§ **WORK TO COMPLETE**
The material below contains a line with "ara consultar el tablón edictal de sanciones." and a line with "de beneficiarte del". Copy exactly those two lines and all lines between them.

*****

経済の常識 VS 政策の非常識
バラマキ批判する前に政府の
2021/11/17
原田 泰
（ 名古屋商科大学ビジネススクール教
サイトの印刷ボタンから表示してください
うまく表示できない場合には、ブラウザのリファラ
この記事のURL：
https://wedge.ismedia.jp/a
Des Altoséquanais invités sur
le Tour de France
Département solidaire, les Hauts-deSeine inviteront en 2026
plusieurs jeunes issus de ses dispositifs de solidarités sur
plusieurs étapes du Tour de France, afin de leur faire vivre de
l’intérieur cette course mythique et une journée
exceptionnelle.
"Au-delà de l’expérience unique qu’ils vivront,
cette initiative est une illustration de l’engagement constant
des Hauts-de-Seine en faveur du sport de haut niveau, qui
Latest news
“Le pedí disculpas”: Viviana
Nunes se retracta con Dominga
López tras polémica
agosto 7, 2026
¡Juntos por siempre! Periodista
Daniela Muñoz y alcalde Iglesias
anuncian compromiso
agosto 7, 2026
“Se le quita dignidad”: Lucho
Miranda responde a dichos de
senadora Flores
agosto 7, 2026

*****

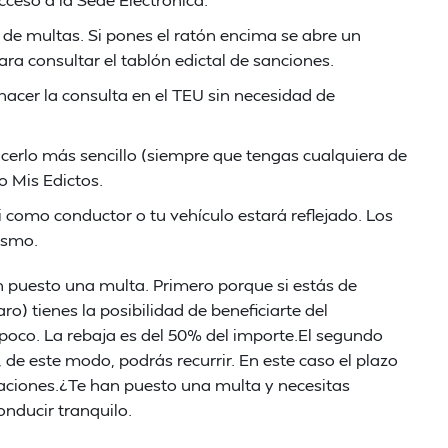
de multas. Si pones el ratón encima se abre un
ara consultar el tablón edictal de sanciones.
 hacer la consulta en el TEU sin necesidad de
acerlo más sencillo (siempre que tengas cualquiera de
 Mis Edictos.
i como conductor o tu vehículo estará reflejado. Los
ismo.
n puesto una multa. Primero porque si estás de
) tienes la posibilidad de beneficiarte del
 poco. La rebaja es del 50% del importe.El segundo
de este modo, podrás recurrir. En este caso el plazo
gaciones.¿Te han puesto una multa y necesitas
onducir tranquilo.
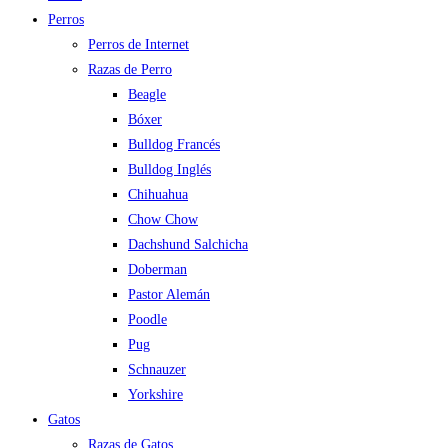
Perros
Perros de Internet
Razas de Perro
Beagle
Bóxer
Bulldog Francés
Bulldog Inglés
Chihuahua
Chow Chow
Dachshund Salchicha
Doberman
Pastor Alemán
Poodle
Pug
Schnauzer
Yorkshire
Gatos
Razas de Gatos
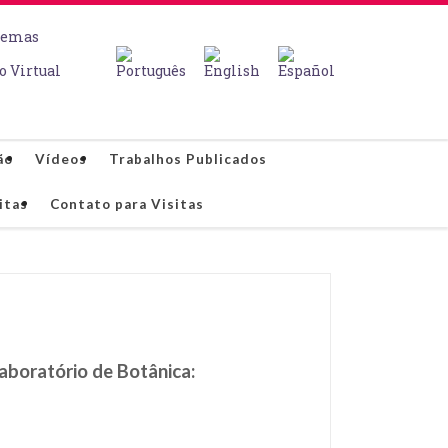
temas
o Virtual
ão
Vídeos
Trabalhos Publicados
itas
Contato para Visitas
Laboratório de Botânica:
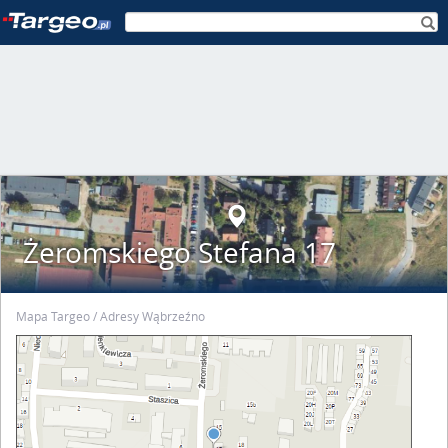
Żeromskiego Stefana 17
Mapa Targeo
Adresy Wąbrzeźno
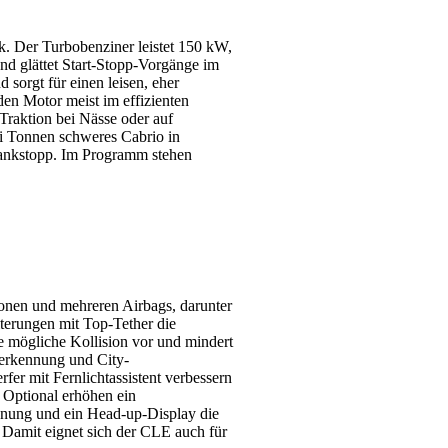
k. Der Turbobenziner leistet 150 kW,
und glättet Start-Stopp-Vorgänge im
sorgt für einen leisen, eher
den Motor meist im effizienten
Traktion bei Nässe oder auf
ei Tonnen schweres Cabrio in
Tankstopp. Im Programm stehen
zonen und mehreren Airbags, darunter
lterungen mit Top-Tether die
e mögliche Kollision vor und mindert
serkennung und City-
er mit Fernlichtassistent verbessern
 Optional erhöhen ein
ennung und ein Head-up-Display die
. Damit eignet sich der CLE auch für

*****

§ **ANSWER**
ara consultar el tablón edictal de sanciones.
 hacer la consulta en el TEU sin necesidad de
acerlo más sencillo (siempre que tengas cualquiera de
 Mis Edictos.
i como conductor o tu vehículo estará reflejado. Los
ismo.
n puesto una multa. Primero porque si estás de
) tienes la posibilidad de beneficiarte del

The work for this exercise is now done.